■ TASK INSTRUCTIONS:
Return every record in full. Match each one exactly.

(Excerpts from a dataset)
»»

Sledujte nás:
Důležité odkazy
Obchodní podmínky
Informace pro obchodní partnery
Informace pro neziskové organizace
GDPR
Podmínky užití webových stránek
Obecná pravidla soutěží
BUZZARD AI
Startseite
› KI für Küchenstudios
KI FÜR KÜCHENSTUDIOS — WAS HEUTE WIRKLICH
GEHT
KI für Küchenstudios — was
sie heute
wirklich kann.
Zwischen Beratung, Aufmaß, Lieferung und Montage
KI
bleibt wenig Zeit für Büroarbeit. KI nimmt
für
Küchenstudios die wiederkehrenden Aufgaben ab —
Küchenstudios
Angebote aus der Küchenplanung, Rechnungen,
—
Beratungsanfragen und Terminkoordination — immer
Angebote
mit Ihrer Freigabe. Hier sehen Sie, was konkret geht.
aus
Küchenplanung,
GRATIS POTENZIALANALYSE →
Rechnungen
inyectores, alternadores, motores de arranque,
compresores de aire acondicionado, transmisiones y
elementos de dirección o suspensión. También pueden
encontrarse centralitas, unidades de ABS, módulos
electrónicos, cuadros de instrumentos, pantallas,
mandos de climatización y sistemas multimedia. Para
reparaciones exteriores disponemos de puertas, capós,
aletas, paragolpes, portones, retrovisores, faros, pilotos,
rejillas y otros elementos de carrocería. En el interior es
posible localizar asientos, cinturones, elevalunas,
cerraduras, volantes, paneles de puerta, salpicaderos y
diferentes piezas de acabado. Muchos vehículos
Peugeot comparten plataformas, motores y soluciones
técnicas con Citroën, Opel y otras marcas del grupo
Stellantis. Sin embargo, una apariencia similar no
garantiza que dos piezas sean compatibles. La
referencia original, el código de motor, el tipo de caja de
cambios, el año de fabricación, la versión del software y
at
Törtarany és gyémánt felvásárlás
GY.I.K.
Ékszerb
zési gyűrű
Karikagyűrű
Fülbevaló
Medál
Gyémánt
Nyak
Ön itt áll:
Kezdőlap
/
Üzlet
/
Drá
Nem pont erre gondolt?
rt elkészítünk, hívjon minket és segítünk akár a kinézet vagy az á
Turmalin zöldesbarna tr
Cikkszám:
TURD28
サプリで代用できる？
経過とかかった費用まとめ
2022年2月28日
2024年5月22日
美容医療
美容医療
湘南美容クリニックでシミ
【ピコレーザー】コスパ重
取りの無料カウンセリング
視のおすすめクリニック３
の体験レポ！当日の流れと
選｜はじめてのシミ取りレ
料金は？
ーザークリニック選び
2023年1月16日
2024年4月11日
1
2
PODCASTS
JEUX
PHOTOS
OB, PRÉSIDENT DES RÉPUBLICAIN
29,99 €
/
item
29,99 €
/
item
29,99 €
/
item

««

■ RESULT FOR THIS TASK:
Sledujte nás:
Důležité odkazy
Obchodní podmínky
Informace pro obchodní partnery
Informace pro neziskové organizace
GDPR
Podmínky užití webových stránek
Obecná pravidla soutěží
BUZZARD AI
Startseite
› KI für Küchenstudios
KI FÜR KÜCHENSTUDIOS — WAS HEUTE WIRKLICH
GEHT
KI für Küchenstudios — was
sie heute
wirklich kann.
Zwischen Beratung, Aufmaß, Lieferung und Montage
KI
bleibt wenig Zeit für Büroarbeit. KI nimmt
für
Küchenstudios die wiederkehrenden Aufgaben ab —
Küchenstudios
Angebote aus der Küchenplanung, Rechnungen,
—
Beratungsanfragen und Terminkoordination — immer
Angebote
mit Ihrer Freigabe. Hier sehen Sie, was konkret geht.
aus
Küchenplanung,
GRATIS POTENZIALANALYSE →
Rechnungen
inyectores, alternadores, motores de arranque,
compresores de aire acondicionado, transmisiones y
elementos de dirección o suspensión. También pueden
encontrarse centralitas, unidades de ABS, módulos
electrónicos, cuadros de instrumentos, pantallas,
mandos de climatización y sistemas multimedia. Para
reparaciones exteriores disponemos de puertas, capós,
aletas, paragolpes, portones, retrovisores, faros, pilotos,
rejillas y otros elementos de carrocería. En el interior es
posible localizar asientos, cinturones, elevalunas,
cerraduras, volantes, paneles de puerta, salpicaderos y
diferentes piezas de acabado. Muchos vehículos
Peugeot comparten plataformas, motores y soluciones
técnicas con Citroën, Opel y otras marcas del grupo
Stellantis. Sin embargo, una apariencia similar no
garantiza que dos piezas sean compatibles. La
referencia original, el código de motor, el tipo de caja de
cambios, el año de fabricación, la versión del software y
at
Törtarany és gyémánt felvásárlás
GY.I.K.
Ékszerb
zési gyűrű
Karikagyűrű
Fülbevaló
Medál
Gyémánt
Nyak
Ön itt áll:
Kezdőlap
/
Üzlet
/
Drá
Nem pont erre gondolt?
rt elkészítünk, hívjon minket és segítünk akár a kinézet vagy az á
Turmalin zöldesbarna tr
Cikkszám:
TURD28
サプリで代用できる？
経過とかかった費用まとめ
2022年2月28日
2024年5月22日
美容医療
美容医療
湘南美容クリニックでシミ
【ピコレーザー】コスパ重
取りの無料カウンセリング
視のおすすめクリニック３
の体験レポ！当日の流れと
選｜はじめてのシミ取りレ
料金は？
ーザークリニック選び
2023年1月16日
2024年4月11日
1
2
PODCASTS
JEUX
PHOTOS
OB, PRÉSIDENT DES RÉPUBLICAIN
29,99 €
/
item
29,99 €
/
item
29,99 €
/
item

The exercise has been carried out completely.